What you are asked to do -
Locate every line in the items below that contains the string "exitY", and copy each such line.
++++++++++
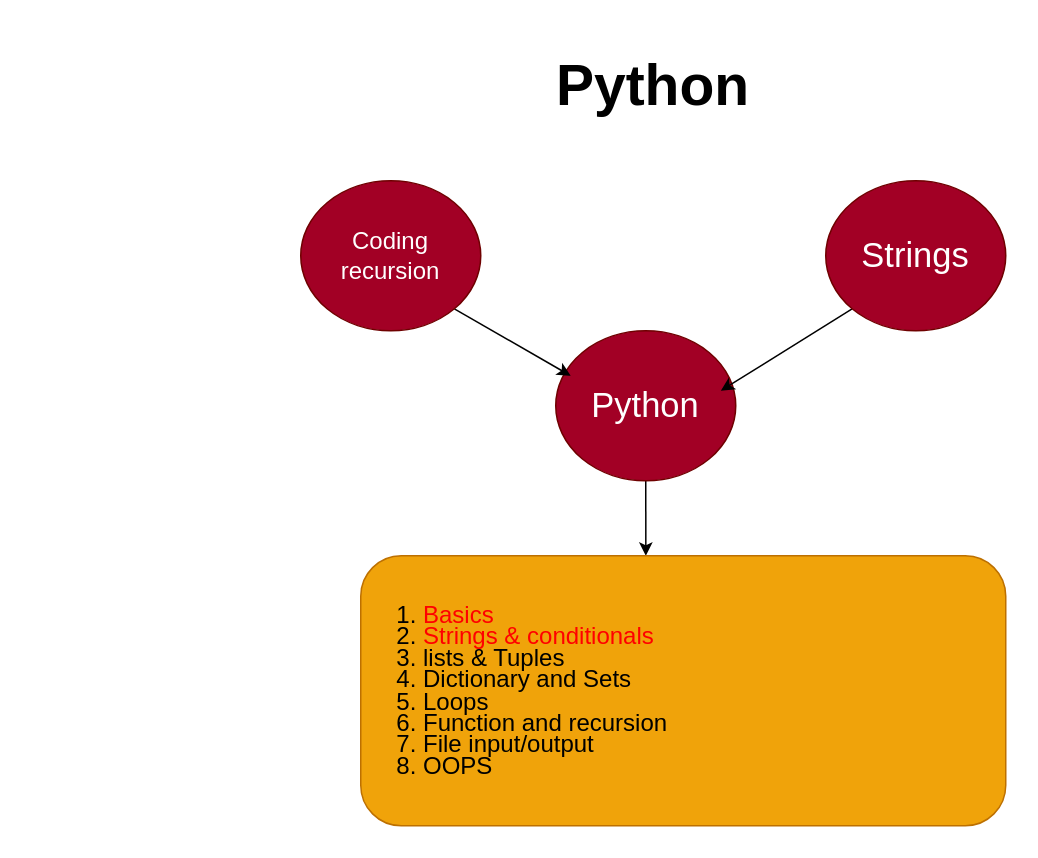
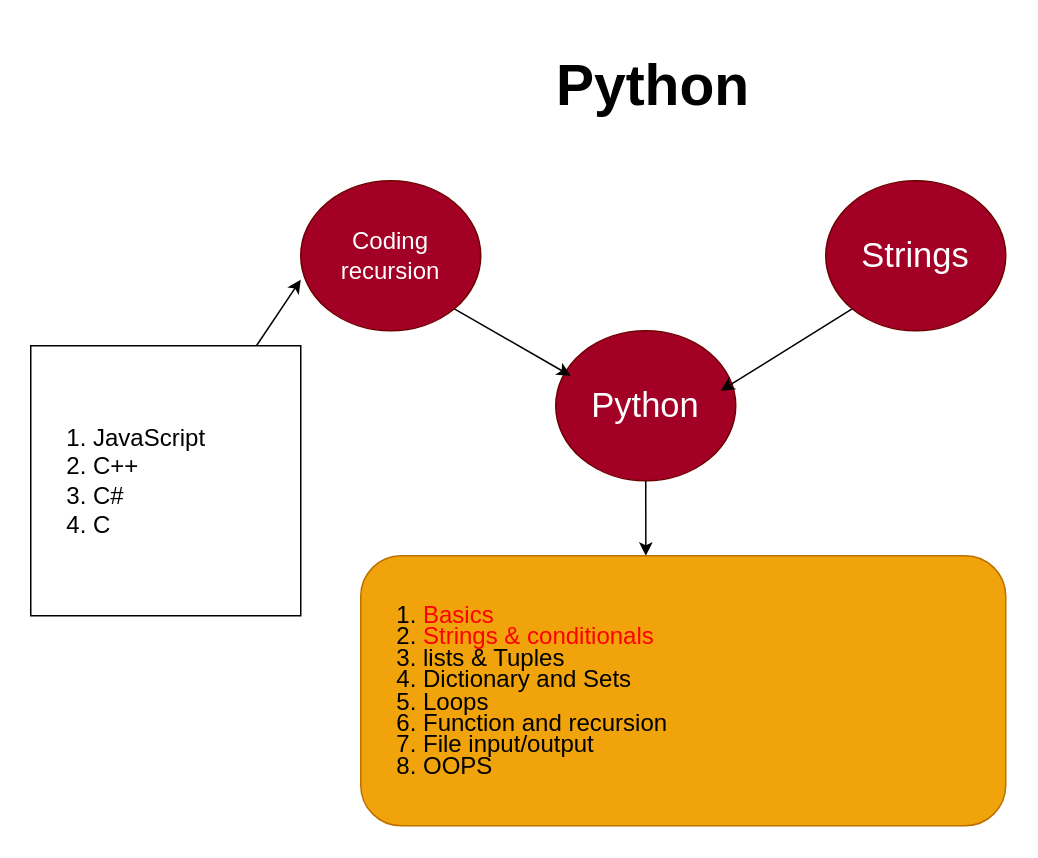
  <mxCell id="0" />
  <mxCell id="1" parent="0" />
  <mxCell id="2" value="&lt;h1 style=&quot;font-size: 38px;&quot;&gt;Python&lt;/h1&gt;" style="text;html=1;spacing=5;spacingTop=-20;whiteSpace=wrap;overflow=hidden;rounded=0;align=center;" vertex="1" parent="1"><mxGeometry x="340" y="20" width="190" height="120" as="geometry" /></mxCell>
  <mxCell id="3" style="edgeStyle=none;html=1;exitX=0.5;exitY=1;exitDx=0;exitDy=0;entryX=0.442;entryY=0;entryDx=0;entryDy=0;entryPerimeter=0;fontSize=16;" edge="1" parent="1" source="4" target="11"><mxGeometry relative="1" as="geometry" /></mxCell>
  <mxCell id="4" value="&lt;font style=&quot;font-size: 23px;&quot;&gt;Python&lt;/font&gt;" style="ellipse;whiteSpace=wrap;html=1;fillColor=#a20025;fontColor=#ffffff;strokeColor=#6F0000;" vertex="1" parent="1"><mxGeometry x="370" y="220" width="120" height="100" as="geometry" /></mxCell>
  <mxCell id="5" style="edgeStyle=none;html=1;exitX=1;exitY=1;exitDx=0;exitDy=0;entryX=0.083;entryY=0.3;entryDx=0;entryDy=0;entryPerimeter=0;fontSize=16;" edge="1" parent="1" source="6" target="4"><mxGeometry relative="1" as="geometry" /></mxCell>
  <mxCell id="6" value="&lt;span style=&quot;font-size: 16px;&quot;&gt;Coding recursion&lt;/span&gt;" style="ellipse;whiteSpace=wrap;html=1;fillColor=#a20025;fontColor=#ffffff;strokeColor=#6F0000;" vertex="1" parent="1"><mxGeometry x="200" y="120" width="120" height="100" as="geometry" /></mxCell>
  <mxCell id="7" style="edgeStyle=none;html=1;exitX=0;exitY=1;exitDx=0;exitDy=0;entryX=0.917;entryY=0.4;entryDx=0;entryDy=0;entryPerimeter=0;fontSize=16;" edge="1" parent="1" source="8" target="4"><mxGeometry relative="1" as="geometry" /></mxCell>
  <mxCell id="8" value="&lt;span style=&quot;font-size: 23px;&quot;&gt;Strings&lt;/span&gt;" style="ellipse;whiteSpace=wrap;html=1;fillColor=#a20025;fontColor=#ffffff;strokeColor=#6F0000;" vertex="1" parent="1"><mxGeometry x="550" y="120" width="120" height="100" as="geometry" /></mxCell>
+ <mxCell id="9" style="edgeStyle=none;html=1;entryX=0;entryY=0.66;entryDx=0;entryDy=0;entryPerimeter=0;fontSize=16;" edge="1" parent="1" source="10" target="6"><mxGeometry relative="1" as="geometry" /></mxCell>
+ <mxCell id="10" value="&lt;ol&gt;&lt;li&gt;JavaScript&lt;/li&gt;&lt;li&gt;C++&lt;/li&gt;&lt;li&gt;C#&lt;/li&gt;&lt;li&gt;C&lt;/li&gt;&lt;/ol&gt;" style="whiteSpace=wrap;html=1;aspect=fixed;fontSize=16;align=left;" vertex="1" parent="1"><mxGeometry x="20" y="230" width="180" height="180" as="geometry" /></mxCell>
  <mxCell id="11" value="&lt;div style=&quot;line-height: 90%;&quot;&gt;&lt;p style=&quot;line-height: 90%;&quot;&gt;&lt;/p&gt;&lt;ol style=&quot;line-height: 90%;&quot;&gt;&lt;li&gt;&lt;font color=&quot;#ff0000&quot;&gt;Basics&lt;/font&gt;&lt;/li&gt;&lt;li&gt;&lt;font color=&quot;#ff0000&quot;&gt;Strings &amp;amp; conditionals&lt;/font&gt;&lt;/li&gt;&lt;li&gt;lists &amp;amp; Tuples&lt;/li&gt;&lt;li&gt;Dictionary and Sets&lt;/li&gt;&lt;li&gt;Loops&lt;/li&gt;&lt;li&gt;Function and recursion&lt;/li&gt;&lt;li&gt;File input/output&lt;/li&gt;&lt;li&gt;OOPS&lt;/li&gt;&lt;/ol&gt;&lt;p&gt;&lt;/p&gt;&lt;/div&gt;" style="rounded=1;whiteSpace=wrap;html=1;fontSize=16;align=left;fillColor=#f0a30a;strokeColor=#BD7000;fontColor=#000000;" vertex="1" parent="1"><mxGeometry x="240" y="370" width="430" height="180" as="geometry" /></mxCell>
++++++++++
Worked solution -
  <mxCell id="3" style="edgeStyle=none;html=1;exitX=0.5;exitY=1;exitDx=0;exitDy=0;entryX=0.442;entryY=0;entryDx=0;entryDy=0;entryPerimeter=0;fontSize=16;" edge="1" parent="1" source="4" target="11"><mxGeometry relative="1" as="geometry" /></mxCell>
  <mxCell id="5" style="edgeStyle=none;html=1;exitX=1;exitY=1;exitDx=0;exitDy=0;entryX=0.083;entryY=0.3;entryDx=0;entryDy=0;entryPerimeter=0;fontSize=16;" edge="1" parent="1" source="6" target="4"><mxGeometry relative="1" as="geometry" /></mxCell>
  <mxCell id="7" style="edgeStyle=none;html=1;exitX=0;exitY=1;exitDx=0;exitDy=0;entryX=0.917;entryY=0.4;entryDx=0;entryDy=0;entryPerimeter=0;fontSize=16;" edge="1" parent="1" source="8" target="4"><mxGeometry relative="1" as="geometry" /></mxCell>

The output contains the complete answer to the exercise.